Seit zwei Jahren ist Ute W. Gottschall beim Laufenburger ­Rehmann-Museums als Museumsleiterin tätig. Nun verlässt sie das Museum bereits wieder, um sich anderen Aufgaben zu widmen. «Man muss immer  ­offen sein für Neues», so Gottschall gegenüber der AZ. «Ich werde bei verschiedenen Kunstprojekten mit internationaler Ausrichtung tätig sein.»

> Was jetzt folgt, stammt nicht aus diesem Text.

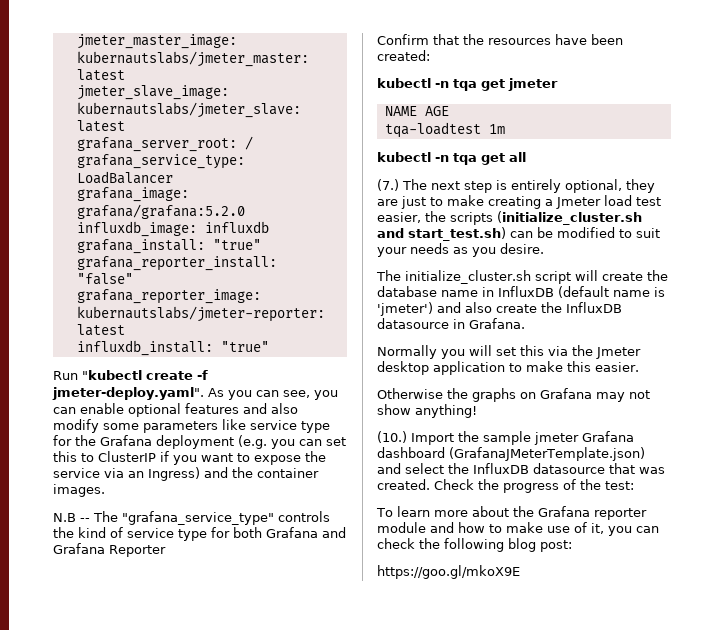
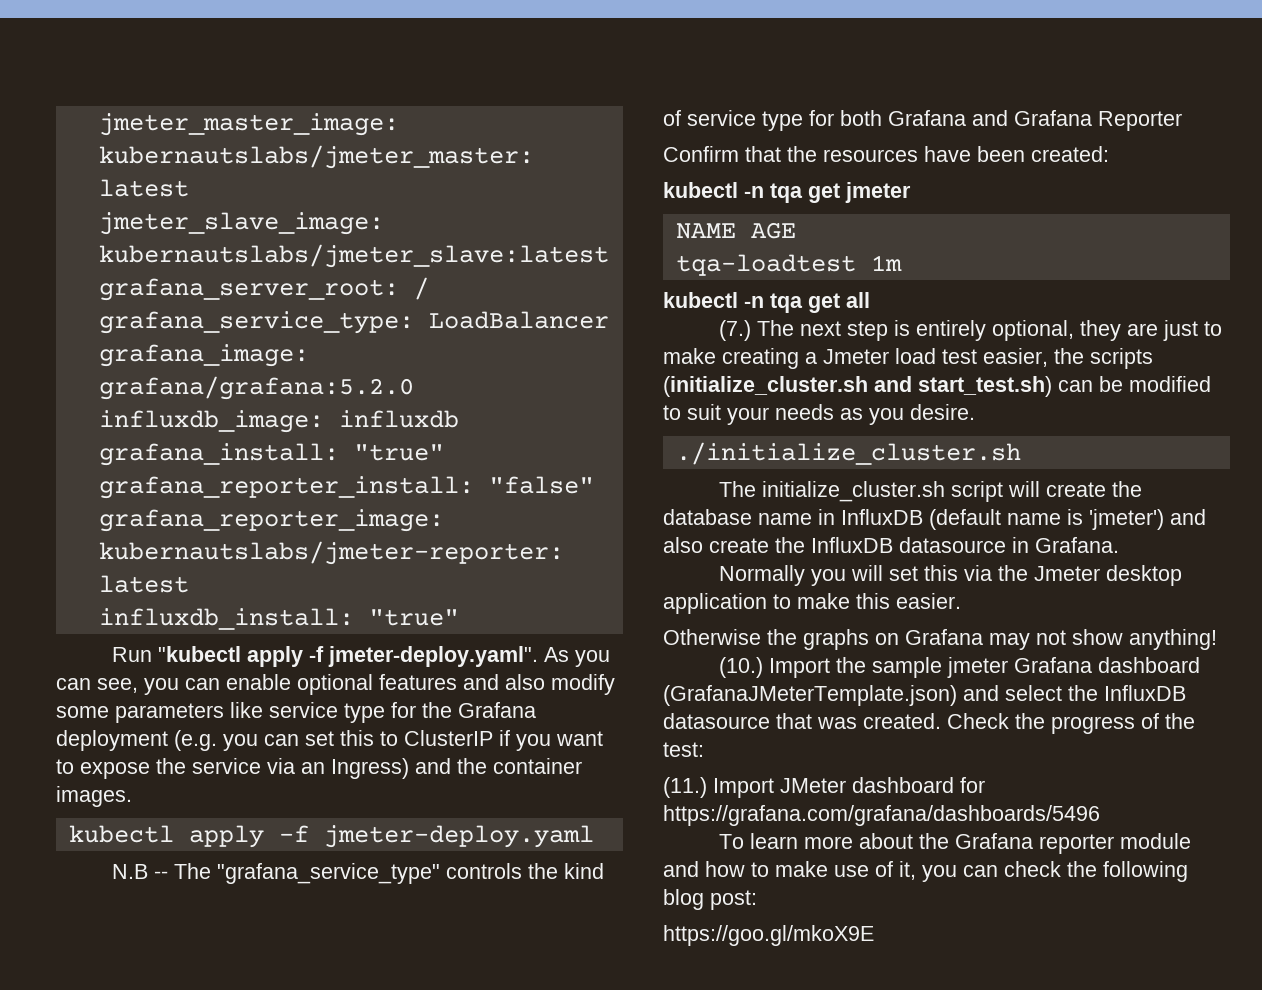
[146,371,193,380] create -> [246,646,303,667] apply
(105, 490) none -> [68,825,594,848] // kubectl apply -f jmeter-deploy.yaml
(544, 248) none -> [675,442,1021,465] // ./initialize_cluster.sh
(634, 485) none -> [663,777,985,798] [663,805,1100,826] // (11.) Import JMeter dashboard for https://grafana.com/grafana/dashboards/5496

Neue Projekte mit ­internationaler Ausrichtung

Zusammen mit dem engagierten Team könne sie auf zwei Jahre interessante Zusammenarbeit mit unterschiedlichen Künstlern und Menschen zurückblicken, so Gottschall. Wie die scheidende Museumsleiterin weiter ausführt, wird sie die aktuelle Ausstellung, «Hans ­Josephsohn – Schaffen», deren Finissage am 9.Februar stattfindet noch zu Ende begleiten. ­Diese Ausstellung sei auch einer ihrer Höhepunkte in der Zeit in Laufenburg gewesen, so Gottschall. Nicht zuletzt, «weil wir in Rahmenveranstaltungen auch kulturhistorische Themen aufnehmen konnten». Ein persönliches Anliegen sei ihr auch die kommende Ausstellung «Frida im Fluss» gewesen. Es sei ein kulturinklusives Projekt, bei dem «fantastische Bilder» von Menschen mit einer geistigen Behinderung gezeigt werden, so Gottschall. «Ich bin froh, dass es gelungen ist, dieses Projekt zu initiieren, dessen Realisierung ich nun weitergeben darf.»

Gottschall ist in ­Rheinfelden weiter tätig

Rudolf Lüscher, seit Anfang Jahr Stiftungsratspräsident der Stiftung Erwin Rehmann, bedauert den Abgang von Gottschall. Die 40-Prozent-Stelle werde nun neu ausgeschrieben, so Lüscher. Das weitere Team um Kurator Tyrone D. Richards bleibe zusammen und für die Zukunft sei schon einiges aufgegleist. So sei etwa bereits eine übernächste, grössere Ausstellung in Planung.

Der Job beim Rehmann-Mu­seum ist nicht Gottschalls einzige Tätigkeit im Fricktal. Seit 1998 ist sie stellvertretende Leiterin und Kuratorin beim Fricktaler Museum in Rheinfelden und dort für das Inventar und die ­Öffentlichkeitsarbeit zuständig. Zudem ist sie Präsidentin der Rheinfelder Neujahrsblatt-­Kommission. Auf diese Tätigkeiten hat ihr Abgang in Laufenburg keinen Einfluss. «Ich werde sie weiter ausüben», so Gottschall.